* **Directions for this task**
Collect the lines of the entries where "Score" shows up.

(Change detection outputs)

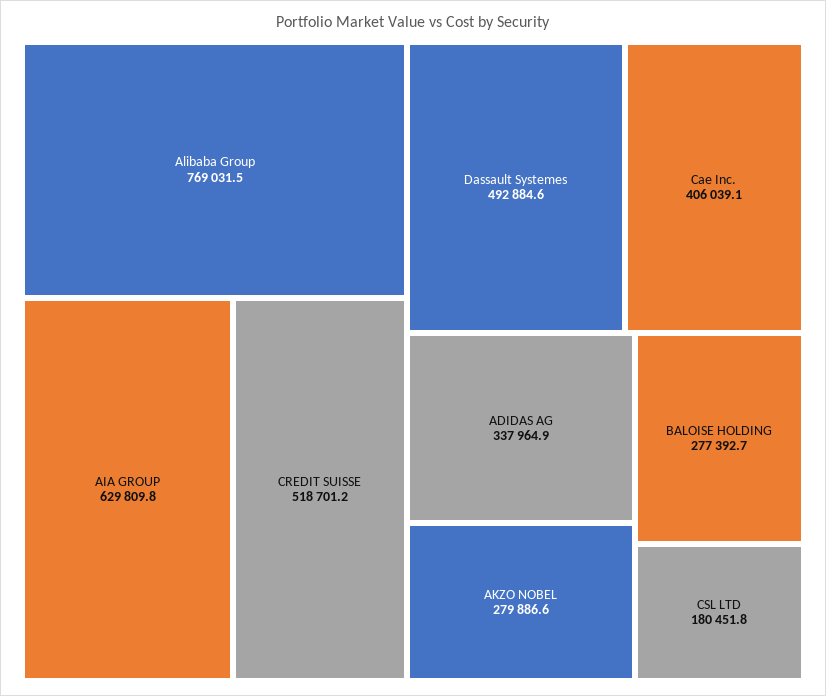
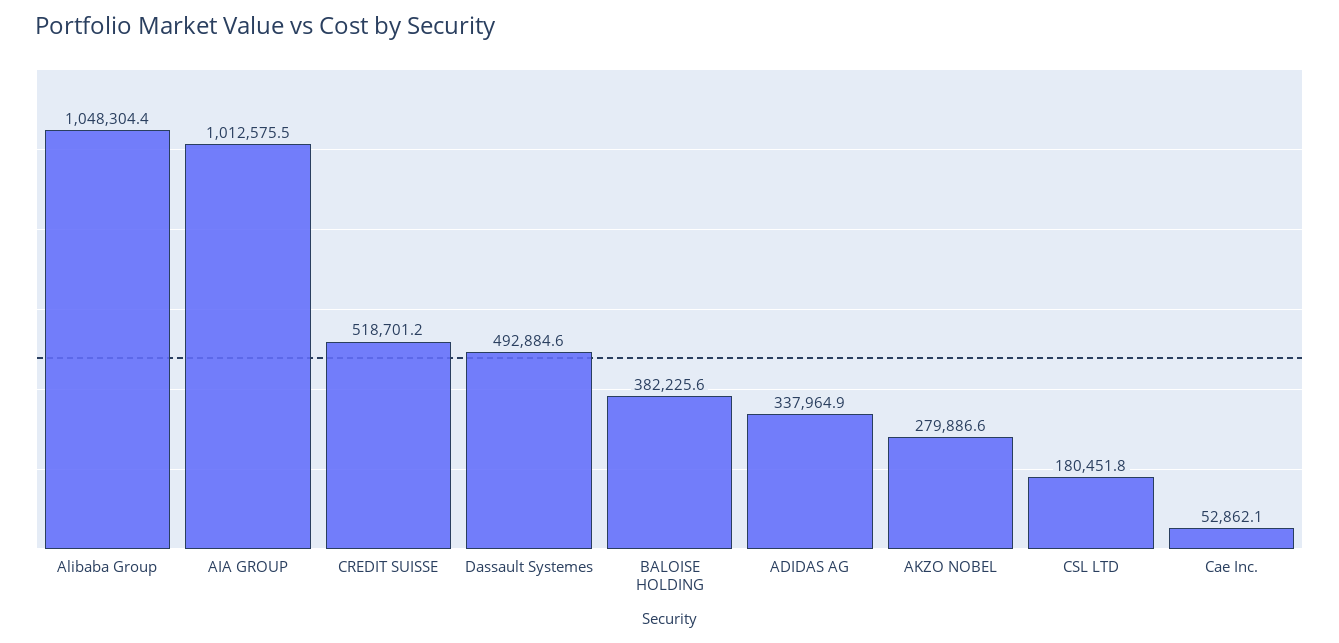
Alibaba Group: 769031.5 -> 1048304.4
AIA GROUP: 629809.8 -> 1012575.5
Cae Inc.: 406039.1 -> 52862.1
BALOISE HOLDING: 277392.7 -> 382225.6

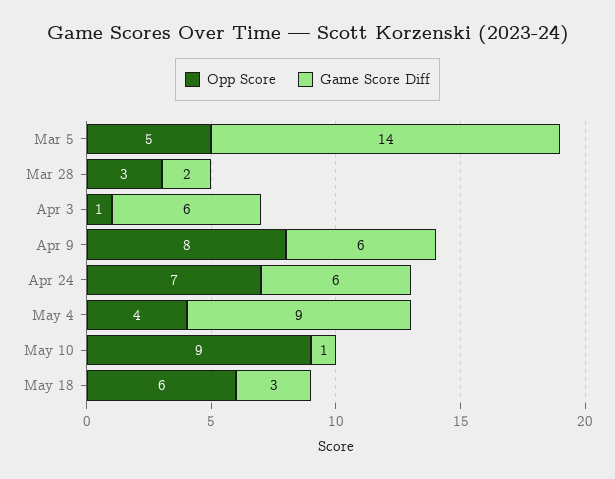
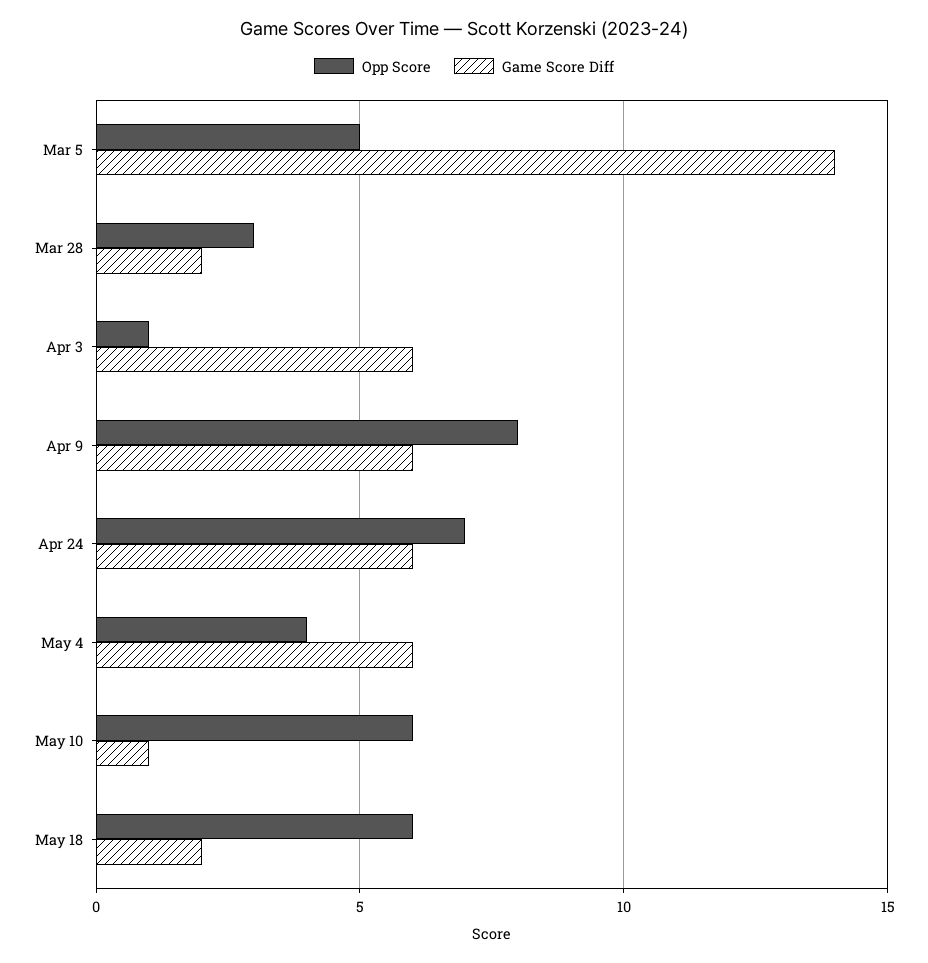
Game Score Diff, May 4: 9 -> 6
Opp Score, May 10: 9 -> 6
Game Score Diff, May 18: 3 -> 2

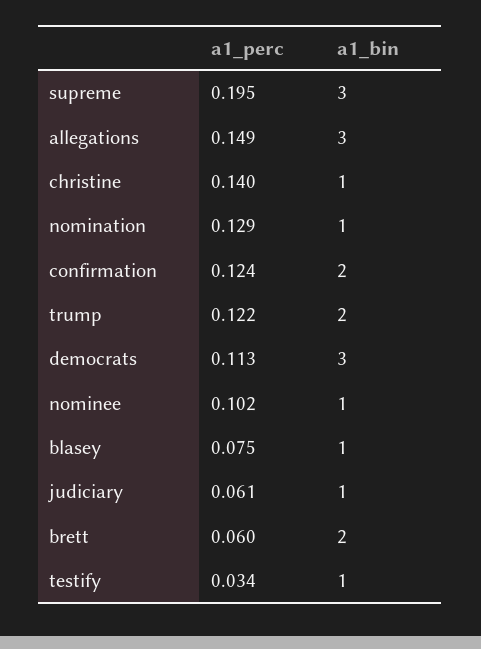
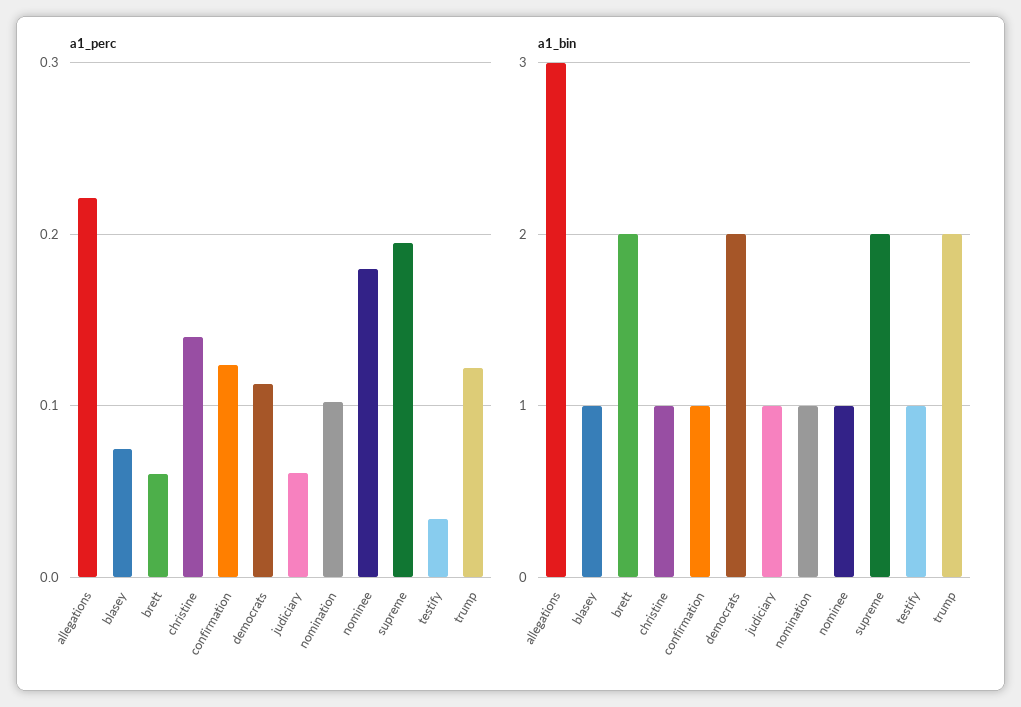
a1_bin, supreme: 3 -> 2
a1_perc, allegations: 0.149 -> 0.22
a1_perc, nomination: 0.129 -> 0.1
a1_bin, confirmation: 2 -> 1
a1_bin, democrats: 3 -> 2
a1_perc, nominee: 0.102 -> 0.18

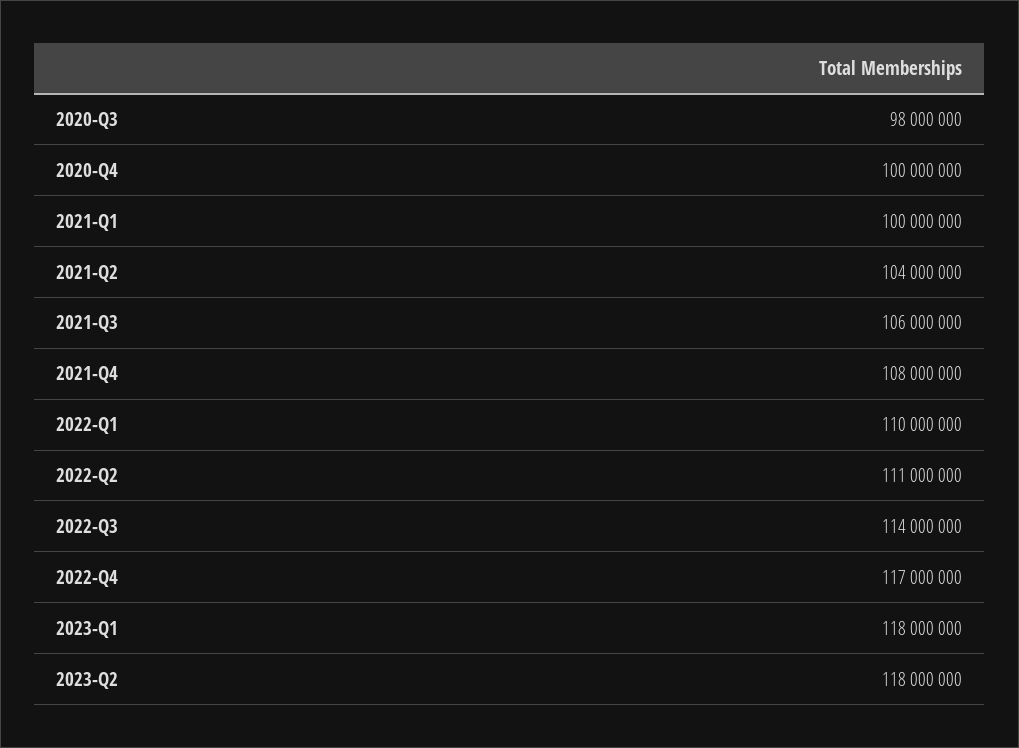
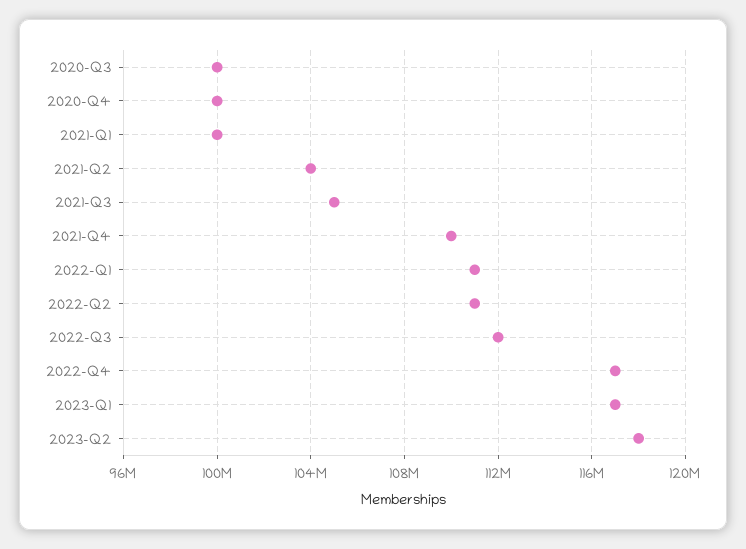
2020-Q3: 98000000 -> 100000000
2021-Q3: 106000000 -> 105000000
2021-Q4: 108000000 -> 110000000
2022-Q1: 110000000 -> 111000000
2022-Q3: 114000000 -> 112000000
2023-Q1: 118000000 -> 117000000

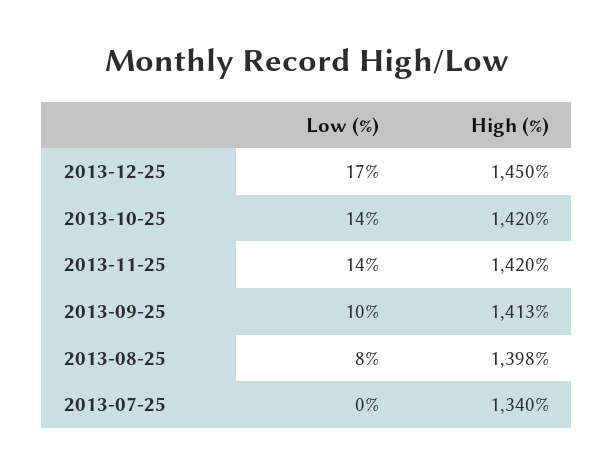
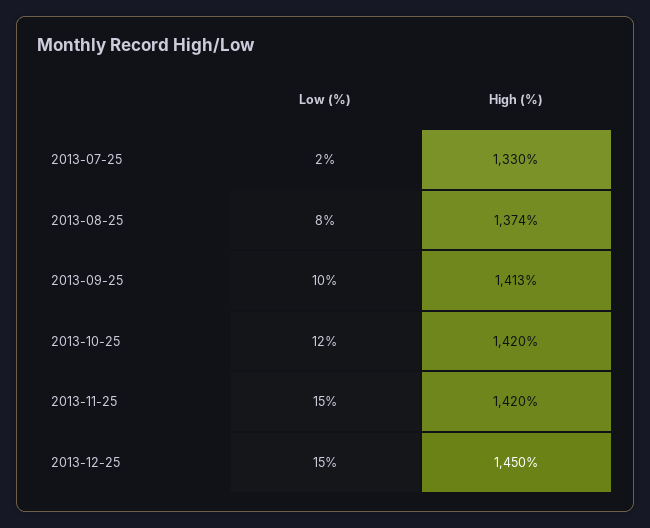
Low (%), 2013-12-25: 17 -> 15
Low (%), 2013-10-25: 14 -> 12
Low (%), 2013-11-25: 14 -> 15
High (%), 2013-08-25: 1398 -> 1374
Low (%), 2013-07-25: 0 -> 2
High (%), 2013-07-25: 1340 -> 1330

* **The answer**
Game Score Diff, May 4: 9 -> 6
Opp Score, May 10: 9 -> 6
Game Score Diff, May 18: 3 -> 2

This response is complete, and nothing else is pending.